_Source passage:_

----------

Question

Use summation nation to write each arithmetic series for the specified number of terms. Then evaluate the sum.

50 + 55 + 60 + ... ; n=7

What is summation nation? @mathmale @kirbykirby

Answer 1

I see that each subsequent term of this arith. series is 5 greater than the preceding term. Agree with that?

Answer 2

Since you need only 7 terms, you could obtain the remaining four in your head; the 4th is 65.

Answer 3

Yes and okay, how do I write out the answer? Does it have to be in a certain format?

Answer 4

Also, do they mean just in all or 7 after the 3 given?

Answer 5

*mean 7 in all

Answer 6

The first term is 50.
We add 5 to that to get 55.
The third term is 60, which is 55 + 5.
Please try to predict the fourth thru 7th terms.
All you need are the first 7 terms.

Later the problem becomes a bit more complicated: we have to use summation notation to predict the nth sum.

Answer 7

Okay, 50, 55, 60, 65, 70, 75, 80
And this one says to use summation nation.. Do I just write 50, 55, 60, 65, 70, 75, 80 on my page?

Answer 8

Yes, although that would not be your final answer to this question. I thought it'd be helpful to write out these 7 terms so that you could add them up manually and thus know if the rest of your work on this problem is correct or not.

Answer 9

So I don't need to write anything in summation nation?

Answer 10

Here's what I would do, towards finding a formula for the nth term:

50+0(5) = 50 (first term)
50+1(5) = 55 (second term)
50+2(5) = 60 (third term)
50 +3(5) =65 (fourth term)
If you see my pattern, continue my pattern to find the fifth term, please.

Answer 11

50 + 4(5) = 70
50 + 5(5) = 75
50 + 6(5) = 80
50 + 7(5) = 85

Answer 12

Opps just to 80

Answer 13

Right. But that's OK. Recognizing the pattern is the key issue here. Nice work!

----------

_Records provided:_
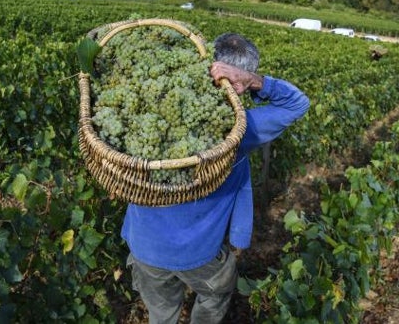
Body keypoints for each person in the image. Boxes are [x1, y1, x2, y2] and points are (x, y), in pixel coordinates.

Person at [121, 32, 310, 323]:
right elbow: (297, 103)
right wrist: (256, 80)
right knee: (217, 292)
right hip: (198, 253)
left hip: (145, 245)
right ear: (238, 81)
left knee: (161, 314)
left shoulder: (147, 108)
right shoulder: (239, 131)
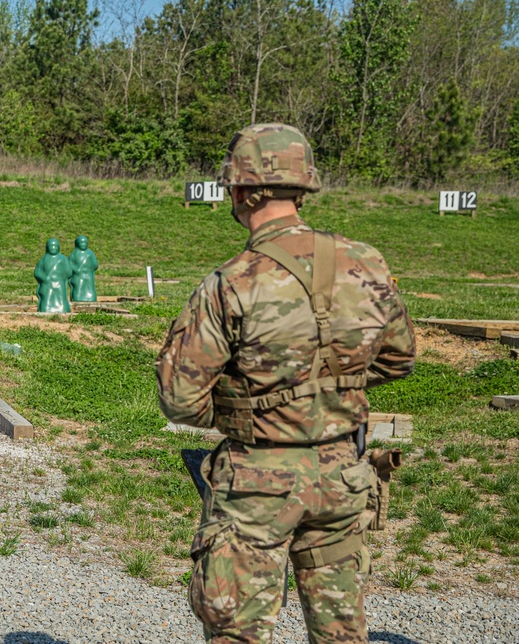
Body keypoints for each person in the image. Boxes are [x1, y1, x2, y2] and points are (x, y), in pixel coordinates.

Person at [155, 124, 415, 644]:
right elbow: (399, 358)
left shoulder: (231, 281)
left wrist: (252, 409)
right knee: (342, 633)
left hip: (258, 483)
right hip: (343, 475)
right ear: (301, 188)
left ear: (243, 191)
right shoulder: (366, 263)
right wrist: (331, 395)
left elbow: (179, 398)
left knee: (239, 633)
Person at [34, 238, 73, 313]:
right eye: (51, 246)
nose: (53, 248)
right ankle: (45, 309)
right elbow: (37, 272)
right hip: (47, 284)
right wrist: (44, 278)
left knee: (61, 298)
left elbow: (69, 271)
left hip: (59, 283)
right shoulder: (44, 259)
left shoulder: (63, 259)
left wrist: (62, 277)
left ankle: (63, 309)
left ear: (58, 247)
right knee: (47, 297)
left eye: (55, 246)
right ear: (47, 247)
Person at [68, 235, 98, 302]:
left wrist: (90, 269)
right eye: (81, 243)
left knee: (90, 288)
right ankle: (77, 298)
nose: (83, 244)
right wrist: (76, 270)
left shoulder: (90, 253)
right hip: (78, 276)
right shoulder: (74, 254)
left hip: (88, 275)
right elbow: (69, 264)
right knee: (78, 288)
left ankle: (91, 298)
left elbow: (95, 264)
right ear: (77, 244)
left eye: (85, 243)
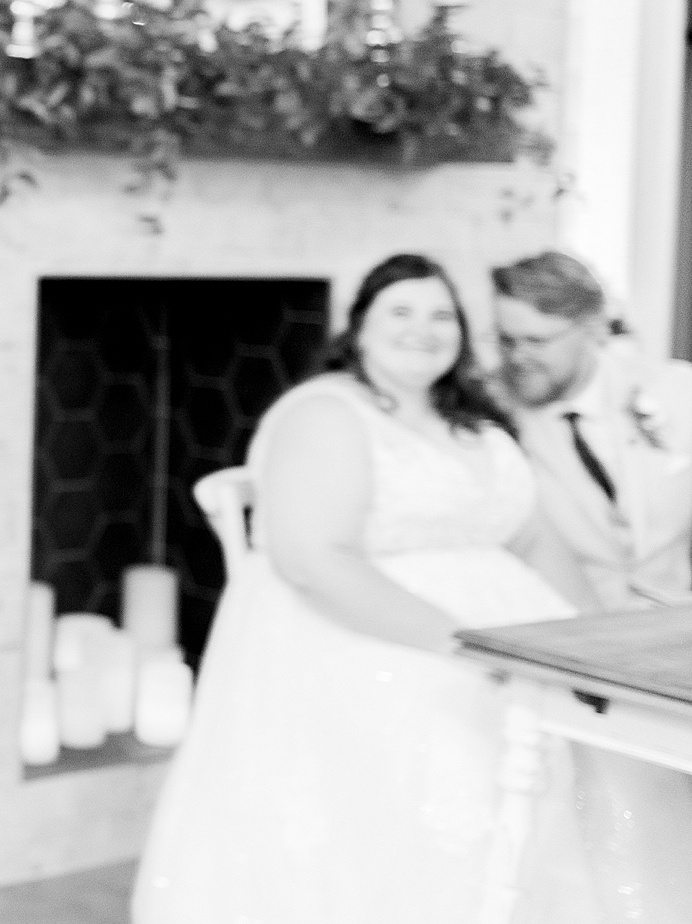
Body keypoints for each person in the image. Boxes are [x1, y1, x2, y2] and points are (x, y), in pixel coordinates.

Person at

----------

_What to do:_
In the forum thread on the arithmetic series, by how much does each term exceed the term before it?

_Expected output:_
Each term is 5 greater than the preceding term.